Chemical Weapons Plant Will Combat HIV/AIDS, Malaria

The United States and Britain have sent doctors and experts in biosafety and biosecurity matters to assist the Libyans in their efforts to modernize and redeploy their scientific and health care industries. In addition, we continue to assist in redirecting Libyan scientific efforts from WMD toward more productive activities with the full support of the international community. With Italian assistance—and thanks to an international diplomatic effort led by the United States to enact a technical change to the Verification Annex of the CWC—the Libyans are converting the infamous Rabta plant, under international supervision, from a chemical weapons factory to a pharmaceutical plant that will produce anti-malaria and anti-HIV/AIDS drugs for sub-Saharan Africa.

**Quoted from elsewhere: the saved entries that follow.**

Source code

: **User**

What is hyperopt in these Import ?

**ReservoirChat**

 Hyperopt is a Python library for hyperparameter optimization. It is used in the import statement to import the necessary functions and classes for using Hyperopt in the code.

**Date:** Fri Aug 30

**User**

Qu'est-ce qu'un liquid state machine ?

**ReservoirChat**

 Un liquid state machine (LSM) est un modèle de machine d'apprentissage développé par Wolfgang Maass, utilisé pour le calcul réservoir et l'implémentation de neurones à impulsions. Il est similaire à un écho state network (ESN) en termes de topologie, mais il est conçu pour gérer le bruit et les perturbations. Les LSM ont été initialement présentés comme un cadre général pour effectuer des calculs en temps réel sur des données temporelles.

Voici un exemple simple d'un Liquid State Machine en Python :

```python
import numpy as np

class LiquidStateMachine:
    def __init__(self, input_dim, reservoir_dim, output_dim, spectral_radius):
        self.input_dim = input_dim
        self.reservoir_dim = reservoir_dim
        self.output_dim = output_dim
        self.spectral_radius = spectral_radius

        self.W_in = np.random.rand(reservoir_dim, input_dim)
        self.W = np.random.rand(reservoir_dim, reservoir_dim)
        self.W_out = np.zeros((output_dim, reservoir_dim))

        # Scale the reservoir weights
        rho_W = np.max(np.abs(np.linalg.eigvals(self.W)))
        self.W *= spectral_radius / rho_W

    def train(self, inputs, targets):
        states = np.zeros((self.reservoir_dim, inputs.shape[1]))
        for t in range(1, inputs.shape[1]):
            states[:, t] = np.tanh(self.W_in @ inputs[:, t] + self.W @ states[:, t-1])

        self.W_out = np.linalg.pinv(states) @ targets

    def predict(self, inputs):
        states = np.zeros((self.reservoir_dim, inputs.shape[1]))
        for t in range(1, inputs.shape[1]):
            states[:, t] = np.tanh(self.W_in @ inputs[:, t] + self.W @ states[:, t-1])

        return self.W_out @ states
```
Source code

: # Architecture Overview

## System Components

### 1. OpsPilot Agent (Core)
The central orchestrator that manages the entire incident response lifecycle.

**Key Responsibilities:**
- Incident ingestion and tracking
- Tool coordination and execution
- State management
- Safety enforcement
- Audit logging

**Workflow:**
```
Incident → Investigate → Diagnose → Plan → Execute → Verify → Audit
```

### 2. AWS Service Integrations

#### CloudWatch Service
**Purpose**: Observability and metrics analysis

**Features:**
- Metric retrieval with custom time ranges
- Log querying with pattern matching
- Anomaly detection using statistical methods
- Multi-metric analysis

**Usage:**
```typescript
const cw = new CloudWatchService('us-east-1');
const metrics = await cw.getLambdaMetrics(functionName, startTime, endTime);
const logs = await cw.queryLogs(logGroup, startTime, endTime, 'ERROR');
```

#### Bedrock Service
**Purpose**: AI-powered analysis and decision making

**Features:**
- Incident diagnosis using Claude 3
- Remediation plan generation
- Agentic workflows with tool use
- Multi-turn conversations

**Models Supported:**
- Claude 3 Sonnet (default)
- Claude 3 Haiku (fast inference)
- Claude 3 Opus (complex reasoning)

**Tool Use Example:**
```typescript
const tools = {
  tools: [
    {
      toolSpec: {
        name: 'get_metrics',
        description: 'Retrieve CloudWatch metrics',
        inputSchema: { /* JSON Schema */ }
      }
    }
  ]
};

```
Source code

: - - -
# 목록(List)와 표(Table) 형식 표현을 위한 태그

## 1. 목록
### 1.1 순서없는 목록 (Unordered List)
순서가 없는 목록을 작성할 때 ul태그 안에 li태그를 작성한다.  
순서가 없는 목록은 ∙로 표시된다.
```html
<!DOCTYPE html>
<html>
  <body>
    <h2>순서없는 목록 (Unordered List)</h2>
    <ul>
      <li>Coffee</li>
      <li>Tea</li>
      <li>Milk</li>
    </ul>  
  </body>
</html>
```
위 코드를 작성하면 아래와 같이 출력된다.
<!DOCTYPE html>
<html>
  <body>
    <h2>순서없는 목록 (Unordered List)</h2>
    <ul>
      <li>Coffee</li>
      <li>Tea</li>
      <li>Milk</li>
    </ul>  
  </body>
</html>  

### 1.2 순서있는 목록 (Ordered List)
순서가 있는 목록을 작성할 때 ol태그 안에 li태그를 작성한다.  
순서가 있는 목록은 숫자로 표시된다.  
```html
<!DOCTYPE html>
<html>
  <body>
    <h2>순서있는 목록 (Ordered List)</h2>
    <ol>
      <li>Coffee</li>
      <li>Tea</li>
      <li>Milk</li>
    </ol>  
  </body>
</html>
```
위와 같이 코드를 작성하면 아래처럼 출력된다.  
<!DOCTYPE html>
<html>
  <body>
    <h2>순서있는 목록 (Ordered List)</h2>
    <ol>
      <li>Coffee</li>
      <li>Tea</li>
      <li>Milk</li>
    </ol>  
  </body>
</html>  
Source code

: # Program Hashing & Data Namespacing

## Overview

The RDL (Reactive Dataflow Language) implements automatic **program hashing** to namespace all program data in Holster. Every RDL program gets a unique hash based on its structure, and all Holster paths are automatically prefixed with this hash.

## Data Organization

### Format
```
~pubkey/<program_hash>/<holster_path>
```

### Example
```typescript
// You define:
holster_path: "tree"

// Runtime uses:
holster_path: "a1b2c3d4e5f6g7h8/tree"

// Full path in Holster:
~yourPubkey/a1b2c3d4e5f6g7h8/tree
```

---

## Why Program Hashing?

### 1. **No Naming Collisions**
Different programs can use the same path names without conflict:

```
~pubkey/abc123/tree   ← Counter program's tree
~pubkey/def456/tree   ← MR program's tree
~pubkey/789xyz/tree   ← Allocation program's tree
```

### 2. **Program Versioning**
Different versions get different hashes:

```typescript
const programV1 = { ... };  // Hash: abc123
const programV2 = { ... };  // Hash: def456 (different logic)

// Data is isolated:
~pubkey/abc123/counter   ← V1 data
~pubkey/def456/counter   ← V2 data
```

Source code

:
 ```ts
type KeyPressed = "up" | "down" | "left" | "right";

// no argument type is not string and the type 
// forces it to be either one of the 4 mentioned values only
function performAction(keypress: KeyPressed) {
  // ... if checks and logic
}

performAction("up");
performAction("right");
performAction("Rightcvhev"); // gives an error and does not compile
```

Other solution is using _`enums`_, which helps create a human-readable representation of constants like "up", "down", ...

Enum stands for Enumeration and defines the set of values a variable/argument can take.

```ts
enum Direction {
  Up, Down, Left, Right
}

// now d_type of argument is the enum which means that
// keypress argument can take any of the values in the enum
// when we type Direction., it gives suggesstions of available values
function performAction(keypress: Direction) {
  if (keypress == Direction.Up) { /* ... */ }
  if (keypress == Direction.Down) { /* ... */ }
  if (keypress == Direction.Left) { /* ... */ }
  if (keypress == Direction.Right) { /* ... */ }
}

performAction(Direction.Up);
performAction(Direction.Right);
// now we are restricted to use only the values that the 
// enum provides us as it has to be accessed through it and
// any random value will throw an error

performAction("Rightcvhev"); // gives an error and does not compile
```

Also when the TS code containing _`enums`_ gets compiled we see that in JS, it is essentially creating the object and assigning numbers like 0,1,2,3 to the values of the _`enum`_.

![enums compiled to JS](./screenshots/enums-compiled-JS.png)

The United States government has used all of the tools at its disposal to change dramatically the cost-benefit calculations of rogue countries and proliferators around the world. We have penalized proliferators by aggressively imposing sanctions on them; we have coordinated with like-minded friends to improve our collective abilities to interdict WMD-related shipments; and we have shown ourselves more than willing to take dramatic action—even to the point of deposing a cruel dictator in Iraq who had previously used chemical weapons on his own people and would not hesitate to do so again if he had the capability. These new realities were recognized by Qadhafi who, explaining his dramatic decision to abandon his WMD programs, said in February 2004 "there are new realities. We are adapting to the new realities." The United States and the international community have welcomed and applauded his decision, and the Libyan people are benefiting from the wisdom of this choice.

Libya's strategic commitment is a model, and presents a road map, for rogue countries that have been appropriately isolated by the international community due to their pursuit of WMD. The Libyan model shows a path out of this isolation achievable by making a genuine commitment to verifiably eliminating such dangerous weapons.